▸ **Exercise prompt**:
Answer with a single number stating how many lines of the entries below include the string "weil".
(Extracted information Opens)
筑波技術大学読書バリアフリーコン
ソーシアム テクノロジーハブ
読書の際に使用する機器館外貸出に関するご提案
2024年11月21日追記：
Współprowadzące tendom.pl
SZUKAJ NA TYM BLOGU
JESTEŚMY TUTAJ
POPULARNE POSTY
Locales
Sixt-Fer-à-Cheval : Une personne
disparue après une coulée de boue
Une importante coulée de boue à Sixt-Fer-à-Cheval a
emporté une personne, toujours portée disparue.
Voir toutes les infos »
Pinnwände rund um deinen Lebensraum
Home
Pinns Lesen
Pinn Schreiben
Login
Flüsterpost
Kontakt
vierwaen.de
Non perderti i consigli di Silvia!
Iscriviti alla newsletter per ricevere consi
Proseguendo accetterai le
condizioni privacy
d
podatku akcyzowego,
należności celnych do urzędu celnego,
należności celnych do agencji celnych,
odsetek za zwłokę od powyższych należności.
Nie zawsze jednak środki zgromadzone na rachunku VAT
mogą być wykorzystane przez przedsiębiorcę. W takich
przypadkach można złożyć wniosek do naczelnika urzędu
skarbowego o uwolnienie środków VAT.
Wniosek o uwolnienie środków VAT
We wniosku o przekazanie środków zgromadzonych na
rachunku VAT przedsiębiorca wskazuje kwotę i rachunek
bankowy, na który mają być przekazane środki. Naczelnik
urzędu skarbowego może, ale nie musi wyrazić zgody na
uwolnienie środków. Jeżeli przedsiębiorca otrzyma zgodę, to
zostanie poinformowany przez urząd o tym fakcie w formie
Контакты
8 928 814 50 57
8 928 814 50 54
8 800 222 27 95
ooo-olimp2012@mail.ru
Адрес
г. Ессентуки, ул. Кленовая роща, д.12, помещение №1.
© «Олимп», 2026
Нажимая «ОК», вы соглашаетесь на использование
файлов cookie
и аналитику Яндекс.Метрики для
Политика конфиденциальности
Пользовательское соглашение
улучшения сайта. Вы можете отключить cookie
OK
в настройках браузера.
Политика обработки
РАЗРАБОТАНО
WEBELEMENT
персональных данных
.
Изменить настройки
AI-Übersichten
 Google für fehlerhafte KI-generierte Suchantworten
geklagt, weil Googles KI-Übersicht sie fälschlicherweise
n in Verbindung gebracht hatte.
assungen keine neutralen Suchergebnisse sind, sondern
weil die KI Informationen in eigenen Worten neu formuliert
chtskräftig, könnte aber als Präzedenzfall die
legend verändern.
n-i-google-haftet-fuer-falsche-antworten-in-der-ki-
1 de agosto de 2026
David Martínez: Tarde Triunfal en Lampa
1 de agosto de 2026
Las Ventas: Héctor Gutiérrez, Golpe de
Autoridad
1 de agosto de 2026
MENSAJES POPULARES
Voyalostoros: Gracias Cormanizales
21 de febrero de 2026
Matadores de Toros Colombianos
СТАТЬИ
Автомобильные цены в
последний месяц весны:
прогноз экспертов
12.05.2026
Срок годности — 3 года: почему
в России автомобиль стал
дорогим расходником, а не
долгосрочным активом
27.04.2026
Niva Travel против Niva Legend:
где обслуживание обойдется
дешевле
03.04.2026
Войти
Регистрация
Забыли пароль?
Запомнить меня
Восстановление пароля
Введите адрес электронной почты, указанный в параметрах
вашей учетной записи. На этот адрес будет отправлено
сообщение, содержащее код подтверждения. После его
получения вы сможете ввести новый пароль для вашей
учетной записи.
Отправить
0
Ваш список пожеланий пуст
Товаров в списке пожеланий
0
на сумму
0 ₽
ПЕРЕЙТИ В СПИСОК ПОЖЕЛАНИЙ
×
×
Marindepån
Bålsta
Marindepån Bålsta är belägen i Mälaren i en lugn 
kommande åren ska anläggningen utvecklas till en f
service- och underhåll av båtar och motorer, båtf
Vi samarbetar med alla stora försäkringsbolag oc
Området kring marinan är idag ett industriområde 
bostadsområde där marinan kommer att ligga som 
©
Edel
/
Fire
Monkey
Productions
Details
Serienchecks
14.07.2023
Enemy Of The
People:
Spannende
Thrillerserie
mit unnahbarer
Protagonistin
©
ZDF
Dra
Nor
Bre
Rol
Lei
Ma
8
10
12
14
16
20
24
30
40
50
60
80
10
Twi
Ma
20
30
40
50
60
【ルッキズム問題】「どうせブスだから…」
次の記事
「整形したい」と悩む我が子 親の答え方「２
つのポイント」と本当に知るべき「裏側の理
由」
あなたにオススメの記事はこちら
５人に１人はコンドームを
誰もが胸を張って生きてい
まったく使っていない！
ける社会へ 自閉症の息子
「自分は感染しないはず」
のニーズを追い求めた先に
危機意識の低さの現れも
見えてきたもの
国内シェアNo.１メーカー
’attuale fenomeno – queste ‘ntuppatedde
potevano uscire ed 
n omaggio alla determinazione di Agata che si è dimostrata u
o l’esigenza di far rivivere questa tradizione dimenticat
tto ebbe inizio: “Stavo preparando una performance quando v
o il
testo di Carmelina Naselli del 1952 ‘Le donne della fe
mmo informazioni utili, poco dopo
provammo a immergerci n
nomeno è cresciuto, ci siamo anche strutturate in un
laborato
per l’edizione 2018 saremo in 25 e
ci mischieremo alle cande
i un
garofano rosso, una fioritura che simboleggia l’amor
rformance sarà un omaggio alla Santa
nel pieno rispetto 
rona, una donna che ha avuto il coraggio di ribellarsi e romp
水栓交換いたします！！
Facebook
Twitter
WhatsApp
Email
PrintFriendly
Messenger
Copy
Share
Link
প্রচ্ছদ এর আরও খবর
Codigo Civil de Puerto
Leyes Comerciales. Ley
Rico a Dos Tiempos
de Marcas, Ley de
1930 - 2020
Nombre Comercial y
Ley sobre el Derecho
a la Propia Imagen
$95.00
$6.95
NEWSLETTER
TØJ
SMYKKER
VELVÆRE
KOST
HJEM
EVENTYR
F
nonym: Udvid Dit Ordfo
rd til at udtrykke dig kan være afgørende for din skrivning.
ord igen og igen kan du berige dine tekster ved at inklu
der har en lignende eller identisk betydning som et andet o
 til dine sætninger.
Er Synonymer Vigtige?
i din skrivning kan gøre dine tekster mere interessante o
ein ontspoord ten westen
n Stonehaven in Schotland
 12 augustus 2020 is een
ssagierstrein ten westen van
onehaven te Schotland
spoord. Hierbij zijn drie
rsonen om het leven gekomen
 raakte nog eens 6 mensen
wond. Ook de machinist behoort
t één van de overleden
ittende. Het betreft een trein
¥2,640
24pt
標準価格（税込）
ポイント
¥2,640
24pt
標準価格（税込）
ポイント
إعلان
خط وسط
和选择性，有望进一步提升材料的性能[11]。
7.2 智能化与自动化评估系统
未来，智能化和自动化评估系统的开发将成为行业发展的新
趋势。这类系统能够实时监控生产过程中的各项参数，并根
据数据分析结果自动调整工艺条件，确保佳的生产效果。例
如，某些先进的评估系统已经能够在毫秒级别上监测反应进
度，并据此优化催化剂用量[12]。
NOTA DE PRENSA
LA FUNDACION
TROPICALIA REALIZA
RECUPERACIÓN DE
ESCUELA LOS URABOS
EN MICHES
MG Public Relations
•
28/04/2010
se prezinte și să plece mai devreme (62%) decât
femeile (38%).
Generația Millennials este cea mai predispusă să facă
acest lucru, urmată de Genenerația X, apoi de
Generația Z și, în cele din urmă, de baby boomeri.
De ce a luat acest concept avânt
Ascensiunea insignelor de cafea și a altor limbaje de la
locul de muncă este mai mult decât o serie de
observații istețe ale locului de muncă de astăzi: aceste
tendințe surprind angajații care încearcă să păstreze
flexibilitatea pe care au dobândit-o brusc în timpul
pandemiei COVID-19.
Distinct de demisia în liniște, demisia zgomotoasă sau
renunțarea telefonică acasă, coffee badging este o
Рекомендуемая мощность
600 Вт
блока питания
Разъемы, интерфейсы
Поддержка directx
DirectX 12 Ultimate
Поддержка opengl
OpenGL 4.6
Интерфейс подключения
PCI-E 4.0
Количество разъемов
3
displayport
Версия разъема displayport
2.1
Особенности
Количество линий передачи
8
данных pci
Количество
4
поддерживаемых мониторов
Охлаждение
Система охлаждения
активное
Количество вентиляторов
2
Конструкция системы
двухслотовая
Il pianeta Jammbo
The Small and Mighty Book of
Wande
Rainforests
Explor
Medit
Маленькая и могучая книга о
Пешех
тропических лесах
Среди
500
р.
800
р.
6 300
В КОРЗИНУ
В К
(Extracted information Closes)
▸ **Reply to the task**:
2